What to work on:
Resume the forum thread on whether a convex set's interior has the same closure as the set itself, continuing from its last sentence.

Exercise text:
== == ==

How can one prove that $ \text{cl}(\text{int}(A)) = \text{cl}(A)$, where $ A \subseteq \mathbb{R}$ is convex?
I know that if $A$ is convex, $\text{int(A)}$ and $\text{cl(A)}$ are convex too.
I need help in $ \text{cl}(A) \subseteq \text{cl}(\text{int}(A))$ part only.
I assume that the space is $\mathbb{R}^n$ with standard topology.
Your claim is false as it is, e.g. a single point is a convex set, but it's interior is empty, so $\mathrm{cl}(\{p\}) = \{p\} \neq \varnothing = \mathrm{cl}(\mathrm{int}(\{p\}))$. However, under the assumption that the interior is non-empty, that is $\mathrm{int}(A) \neq \varnothing$, your claim is true.

== == ==

Provided records:
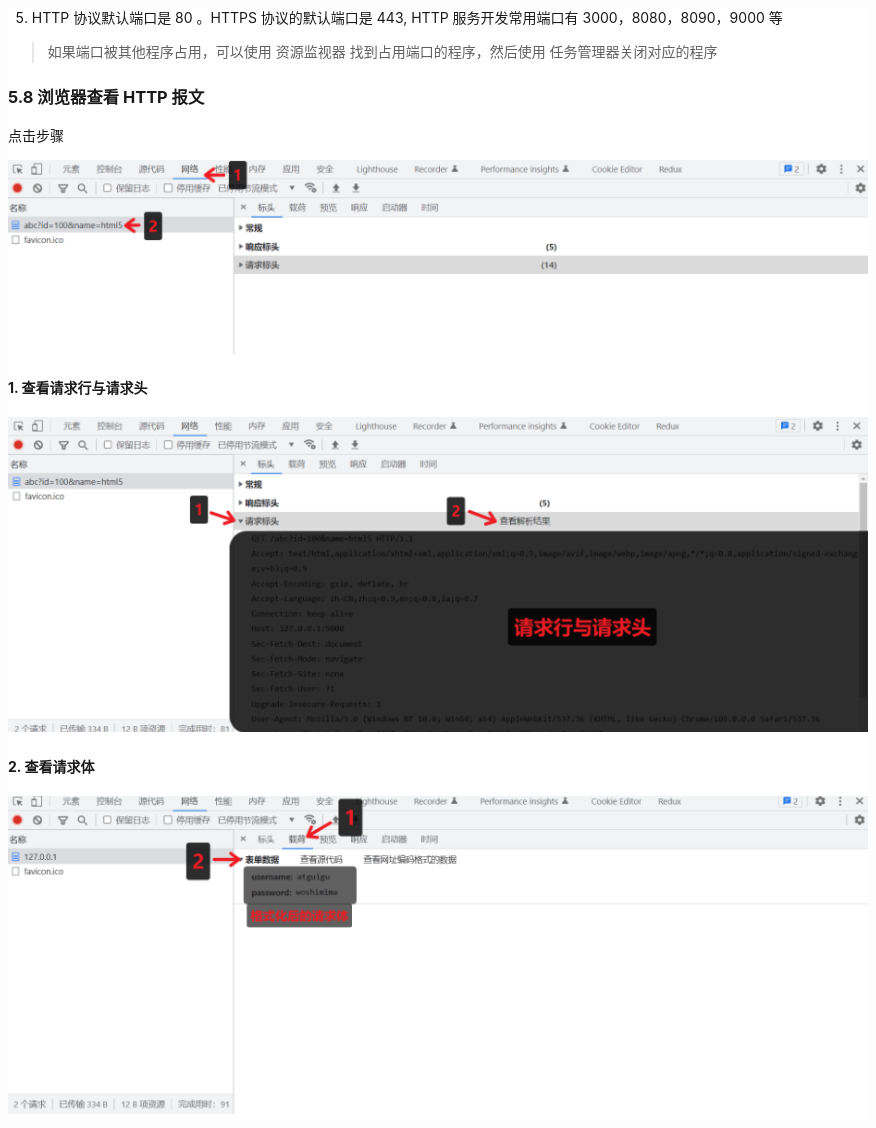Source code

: 5. HTTP 协议默认端口是 80 。HTTPS 协议的默认端口是 443, HTTP 服务开发常用端口有 3000，8080，8090，9000 等

> 如果端口被其他程序占用，可以使用 资源监视器 找到占用端口的程序，然后使用 任务管理器关闭对应的程序

### 5.8 浏览器查看 HTTP 报文

点击步骤

![](./images/6.png)

#### 1. 查看请求行与请求头

![](./images/7.png)

#### 2. 查看请求体

![](./images/8.png)
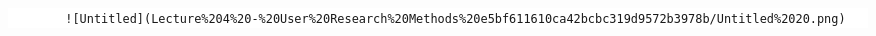             ![Untitled](Lecture%204%20-%20User%20Research%20Methods%20e5bf611610ca42bcbc319d9572b3978b/Untitled%2020.png)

== == ==

Answer to this problem:
Let $x \in \mathrm{cl}(A)$ and let $y \in \mathrm{int}(A)$ be any point from the interior of $A$. We know that the interior $\mathrm{int}(A)$ is open, so there exists a ball $B(y,\delta) \subset \mathrm{int}(A)$. Moreover $A$ is convex, hence for all $z \in B(y,\delta)$ we have $[xz] \subset A$. This in turn implies that $(xy] \subset \mathrm{int}(A)$, and finally $x \in \mathrm{cl}(\mathrm{int}(A))$.
The above implies $\mathrm{cl}(A) \subset \mathrm{cl}(\mathrm{int}(A))$, of course $\mathrm{cl}(\bullet)$ is monotone with respecto to $\subset$, therefore $\mathrm{cl}(A) = \mathrm{cl}(\mathrm{int}(A))$.
Have fun ;-)